Na ação, Garcia e Aline mencionam os parâmetros estabelecidos no Plano Diretor e na Lei de Uso e Ocupação do Solo. Invocam os princípios da precaução e da proibição do retrocesso na proteção do meio ambiente, bem como a tutela jurídica estabelecida pela Lei n.º 11.428/2006 (Lei da Mata Atlântica).

Por esses motivos, os promotores de Justiça solicitaram a concessão de tutela de urgência para evitar a aprovação e o início das obras do empreendimento citado. Para eles, estão presentes a probabilidade do direito e o perigo de dano.

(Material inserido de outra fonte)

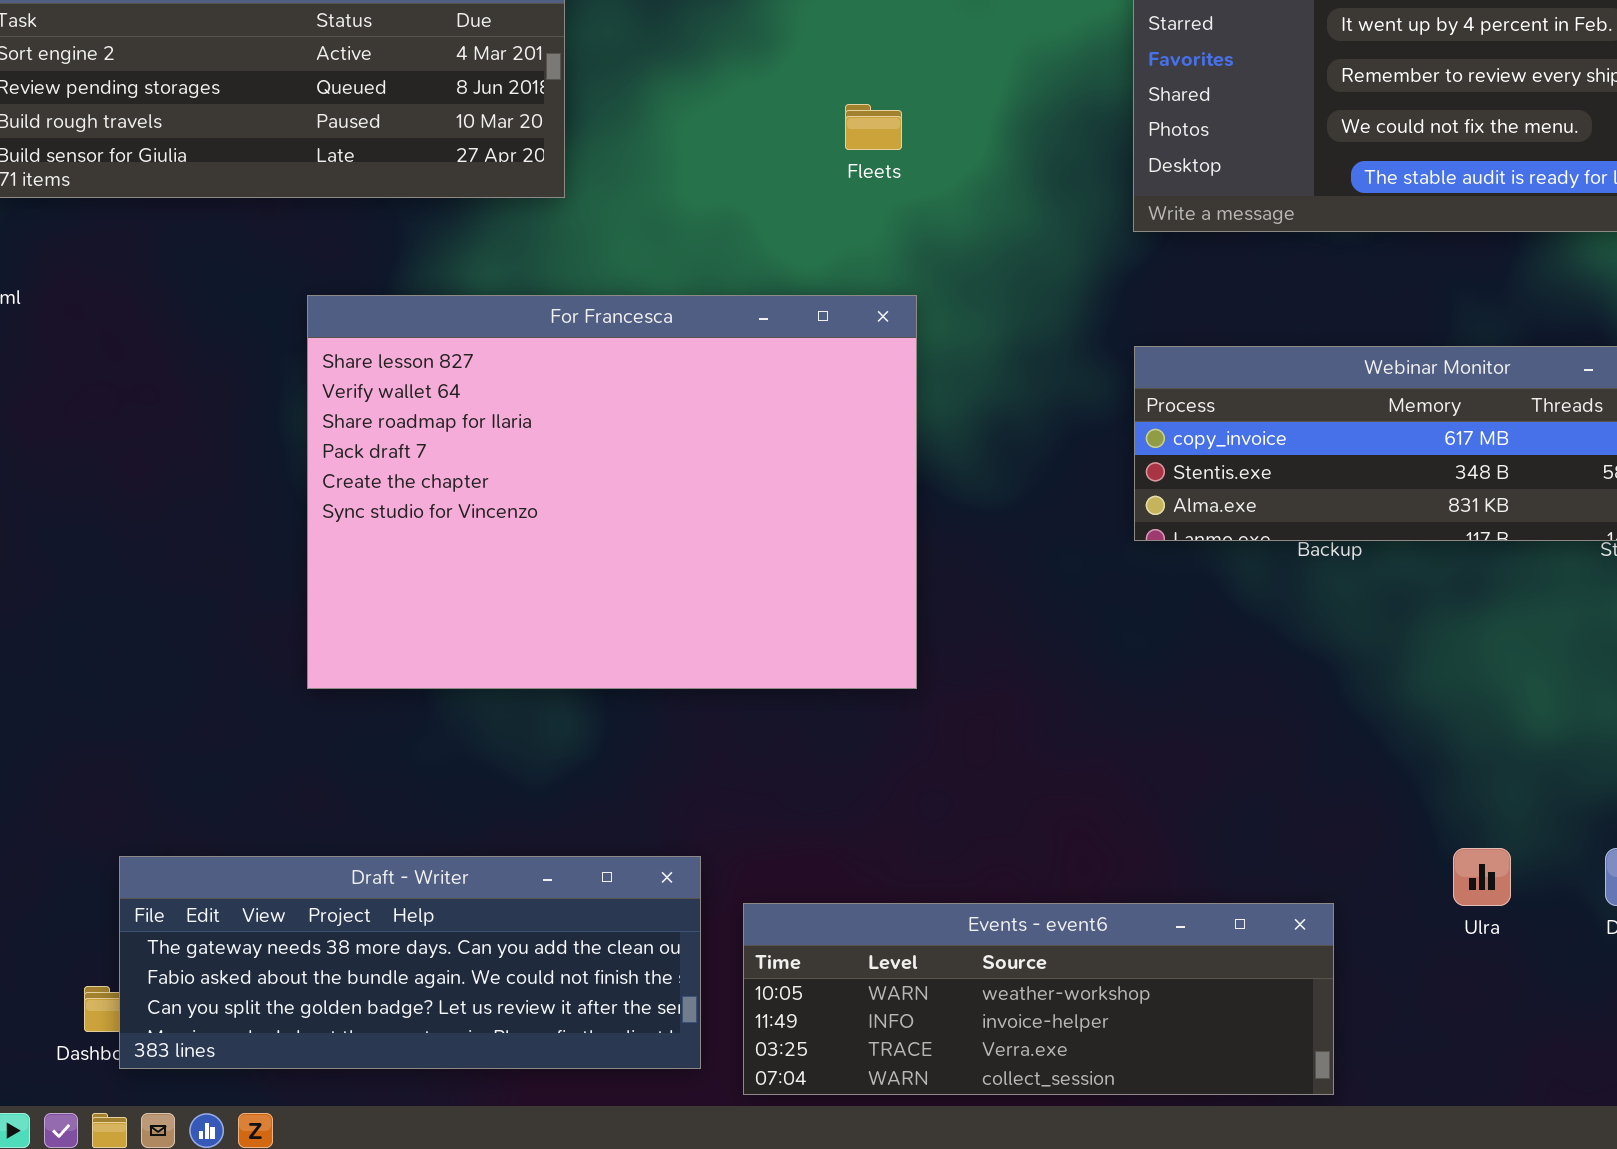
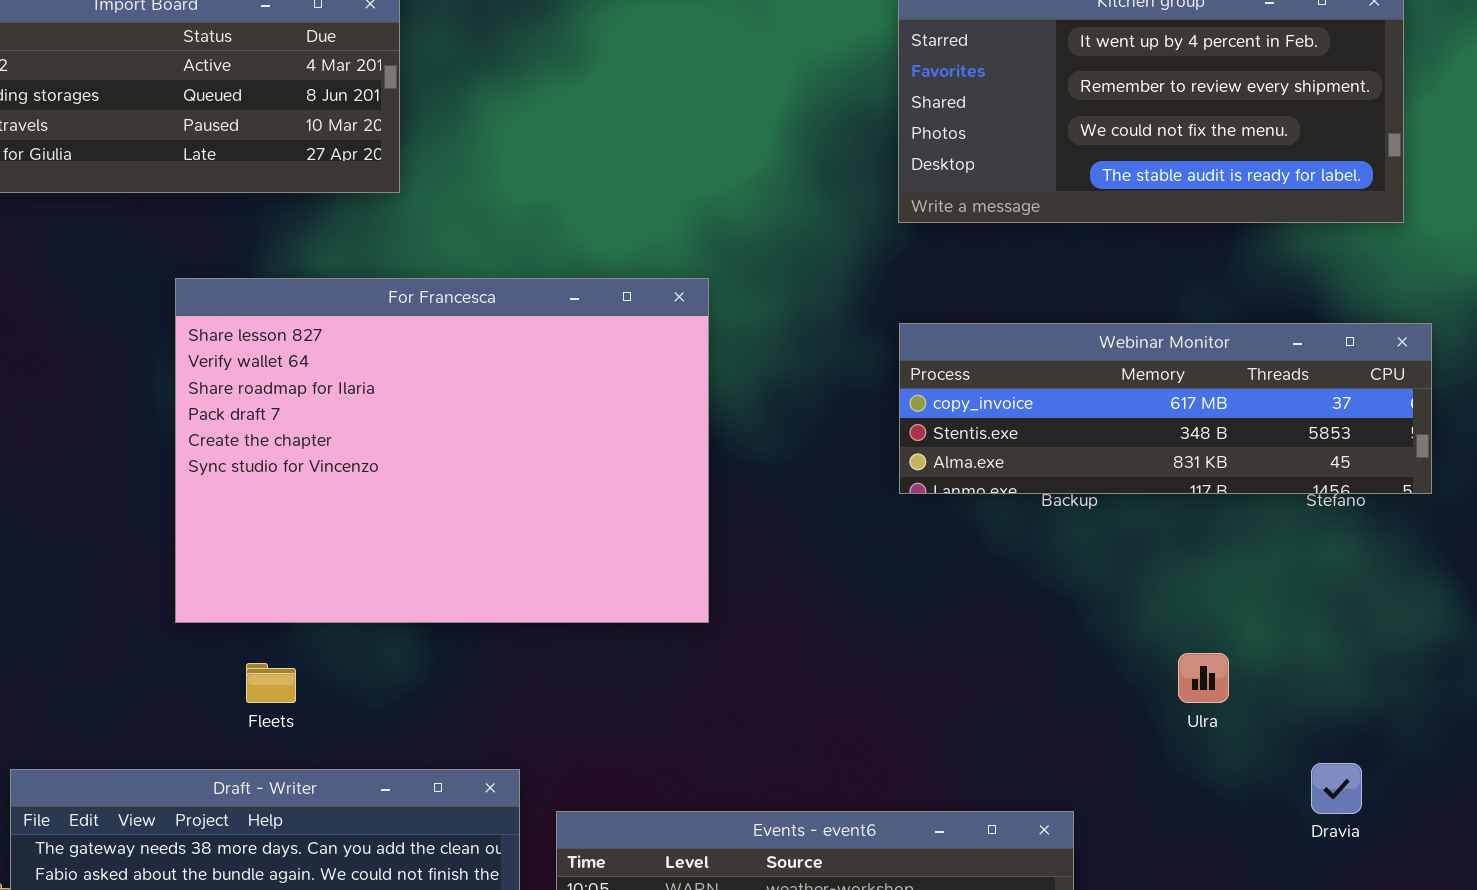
Fleets: [845,104,902,150] -> [246,663,296,703], moved
Ulra: [1453,848,1511,906] -> [1178,653,1229,703], moved

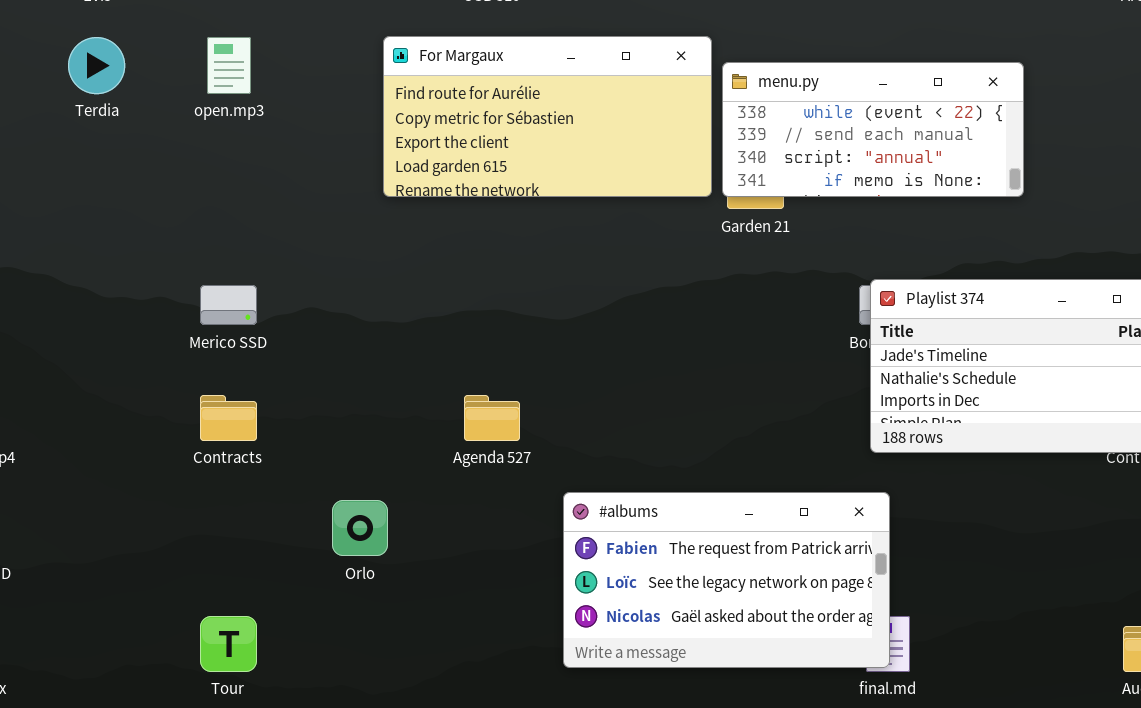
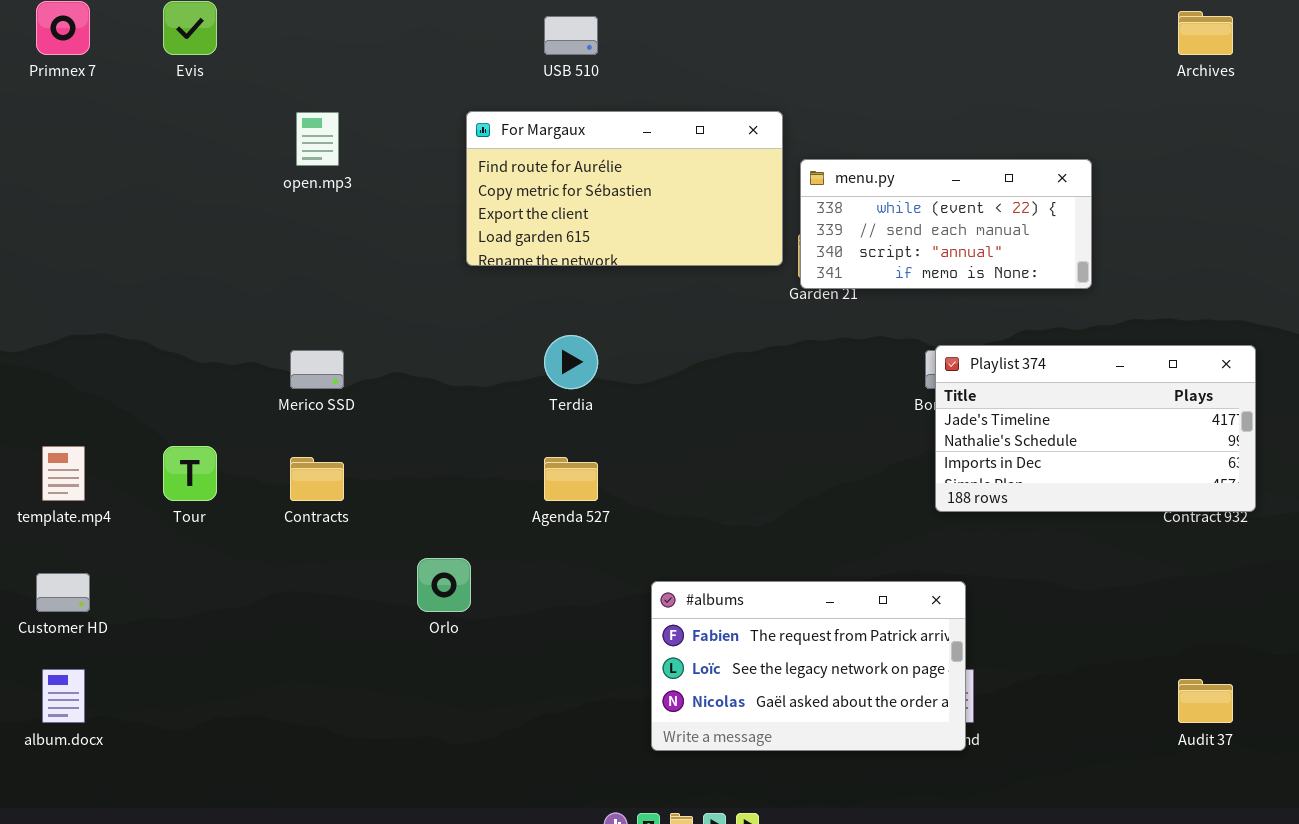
Terdia: [68,37,125,94] -> [544,335,598,389], moved
menu.py: [722,62,1024,197] -> [800,159,1092,289], moved
#albums: [563,492,890,668] -> [651,581,966,751], moved
Tour: [200,616,257,672] -> [163,446,217,501], moved

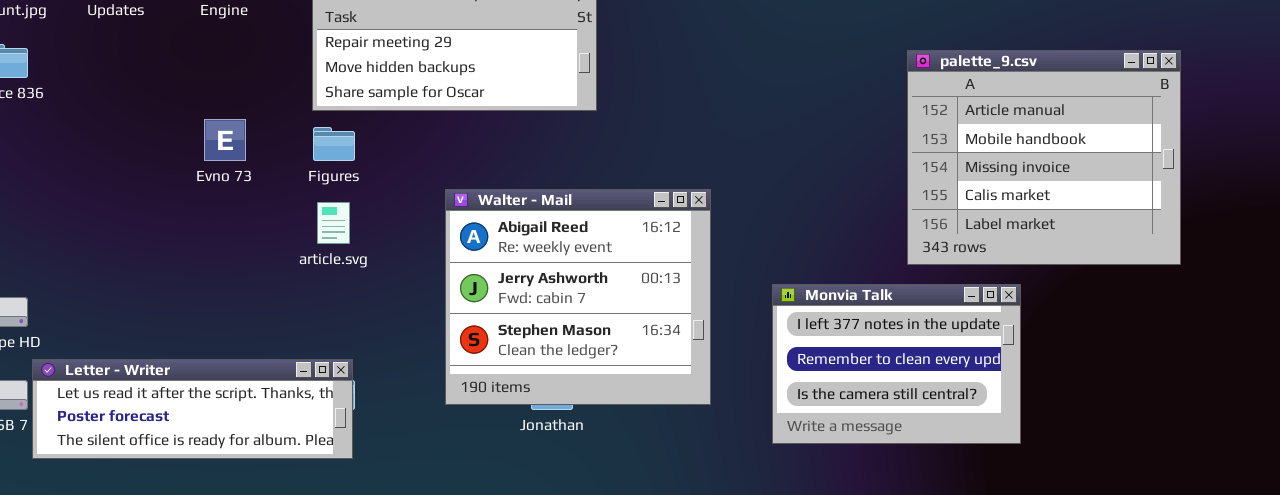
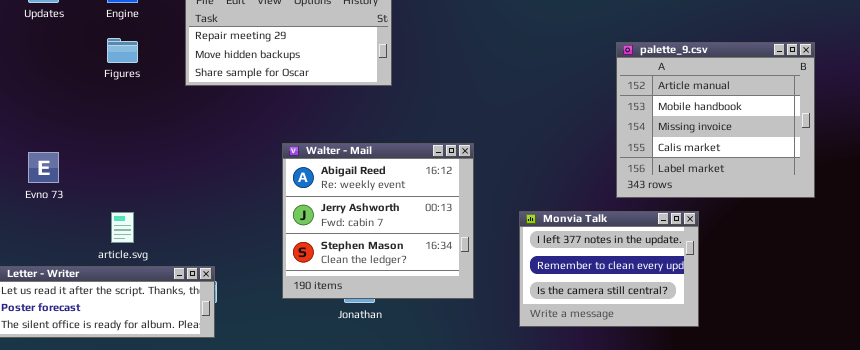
Evno 73: [204,119,246,161] -> [28,152,59,183], moved
Figures: [313,127,355,161] -> [107,38,138,63], moved
article.svg: [317,202,350,244] -> [111,212,134,243], moved

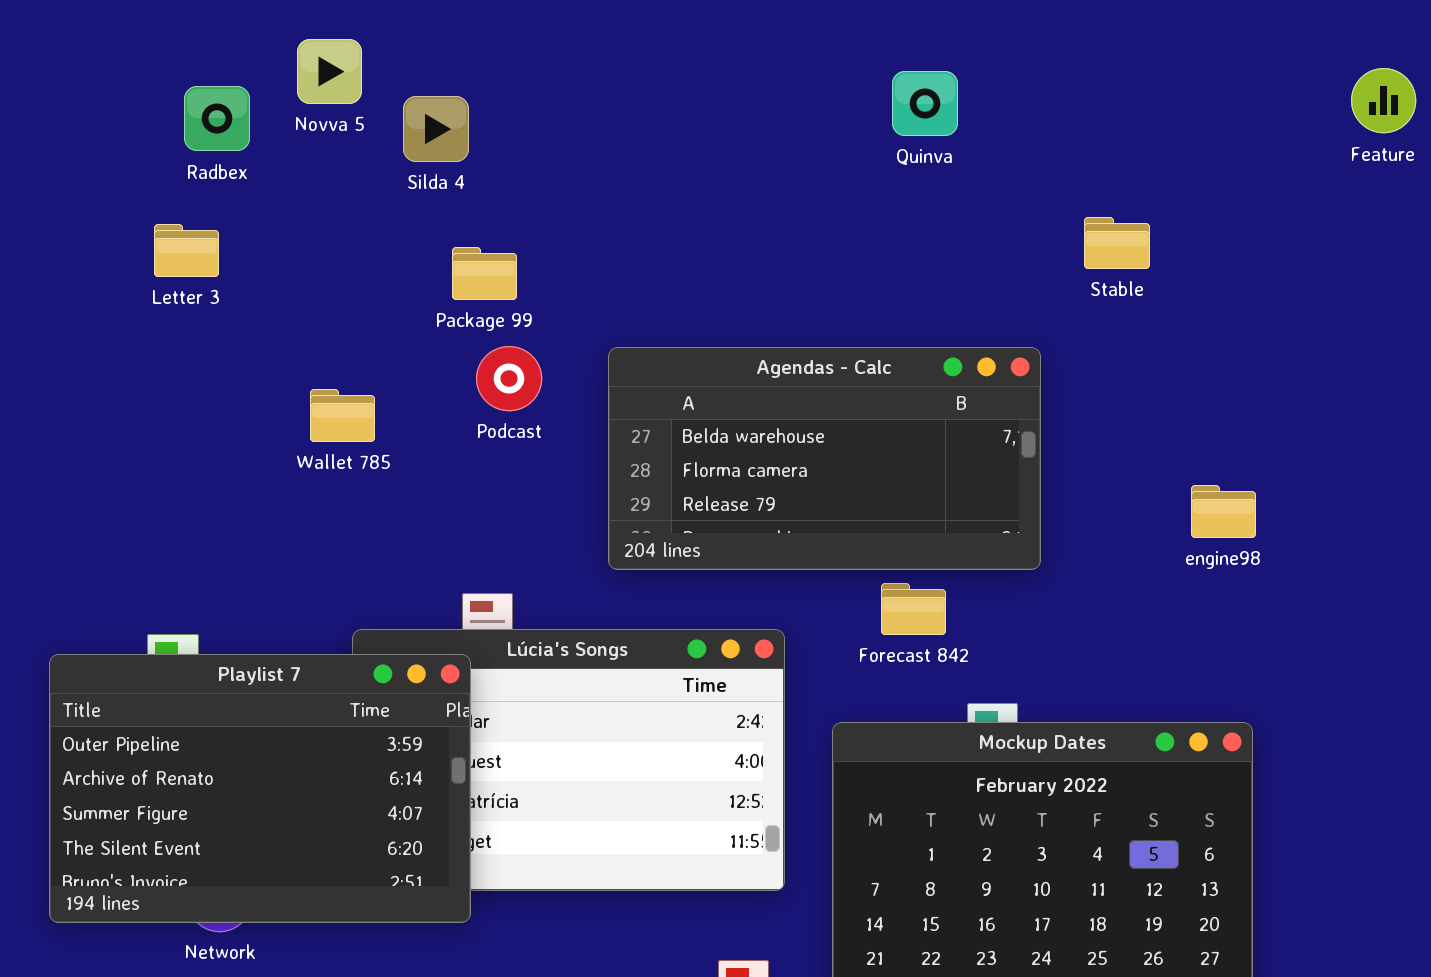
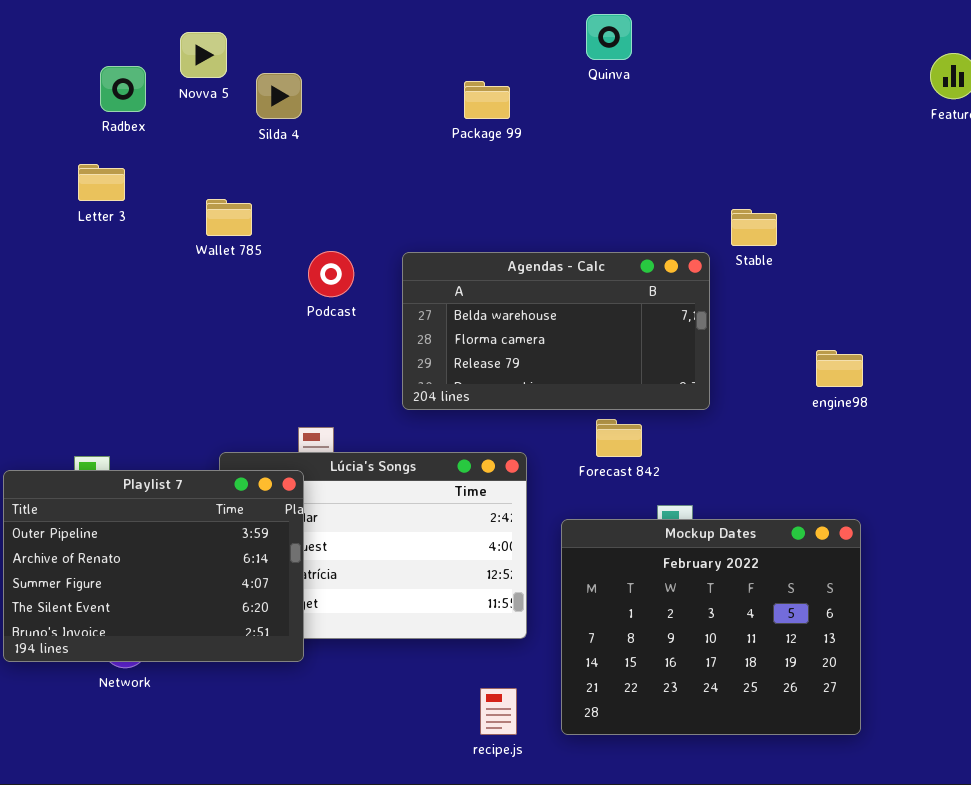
Quinva: [892,71,958,136] -> [586,14,632,60], moved
Stable: [1084,217,1150,269] -> [731,209,777,246], moved
Package 99: [452,247,517,300] -> [464,81,510,119], moved
Wallet 785: [310,389,375,442] -> [206,199,252,236], moved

Ademais, no entendimento de Garcia e Aline, a concessão da medida evitaria prejuízos a terceiros de boa-fé que venham a adquirir lotes no local indicado, bem como eventual consolidação de situação de fato irreversível.

Além de conceder a liminar, a Justiça considerou também que há indicativos de irregularidades na classificação da área apontada como zona urbana, em prejuízo do meio ambiente e em desacordo com os parâmetros estabelecidos pelo Estatuto da Cidade. “Evidente o perigo de dano, diante de possível implementação do loteamento indicado, consolidando-se situação fática em eventual prejuízo ao meio ambiente. No particular, deve-se registrar que alterações decorrentes de atividade antrópica no meio ambiente natural são, por vezes, irreversíveis, de modo que, pelo princípio da precaução, faz-se necessário sustar, por ora, o início da implementação do loteamento, ao menos até que sejam analisados, sob o crivo do contraditório, os estudos, relatórios e demais documentos que ensejaram a aprovação do EIA/RIMA e a licença prévia emitida pela Cetesb e, de resto, todo o processo legislativo que lhe deu suporte. Evita-se, ainda, prejuízo a terceiros de boa-fé que eventualmente venham a adquirir lotes, caso, ao final, seja a demanda julgada procedente”, salienta a decisão judicial.